# Expectation of sum of absolute values for correlated normal random variables

Let $$x_1, x_2, \dots, x_{N}$$ i.i.d. random variables $$\sim \mathcal{N}\left(0,\sigma^2_x\right)$$. Further, let $$z\sim \mathcal{N}\left(0,\sigma^2_z\right)$$, $$z$$ is independent from all $$x_i$$.

We build random variables $$y_i=x_i+\gamma z$$. By construction, $$y_i \sim \mathcal{N}\left(0, \sigma^2_x +\gamma^2 \sigma^2_z\right)$$ -- But, $$y_i$$ are not independent anymore.

What is the following expectation: $$\mathbb{E} \sum_i \left| y_i\right|,$$ where $$\left| a\right|$$ is the absolute value of $$a$$?

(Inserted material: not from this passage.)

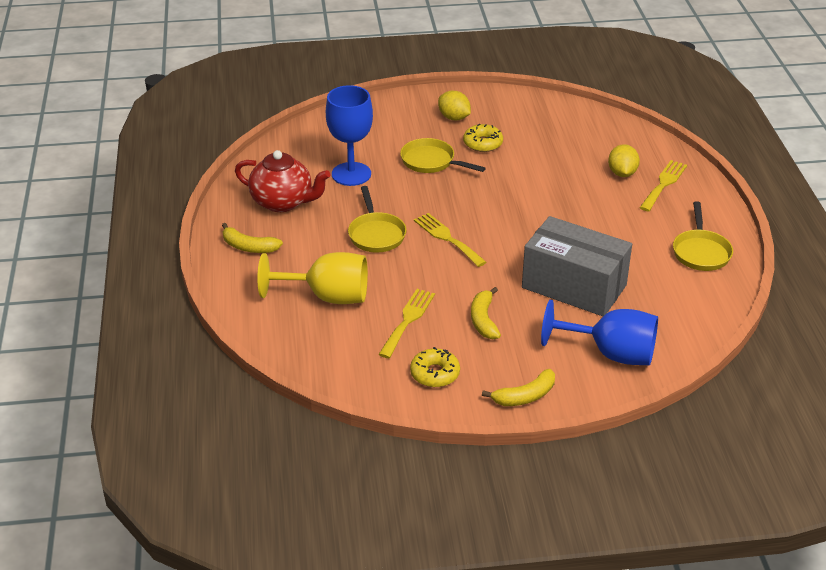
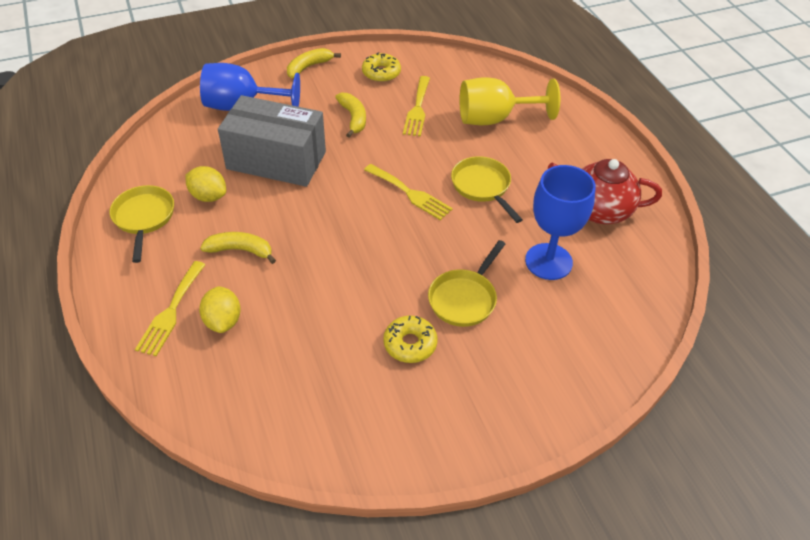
camera: 165 degrees right, 10 degrees up
(249, 247) = (594, 154): yellow banana -> yellow banana (240, 250)
(431, 162) = (464, 298): yellow pan -> yellow pan turned 105 degrees clockwise
(454, 118) = (464, 391): yellow lemon -> yellow lemon (208, 196)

Expectation operator distributes over the sum, so correlation amongst $$y_i$$ is not important in the calculation: $$\mathbb E\left[\sum_{i=1}^N|y_i|\right]=N\mathbb E[|y_1|]$$
$$y_1\sim\mathcal N(0, \sigma_y^2)$$ where $$\sigma_y^2=\sigma_x^2+\gamma^2\sigma_z^2$$. You can calculate the expected value using the mean entry of Folded Normal distribution by letting $$\mu=0, \sigma^2=\sigma_y^2$$. You can choose to calculate it by yourself as well, since the integral will be trivial.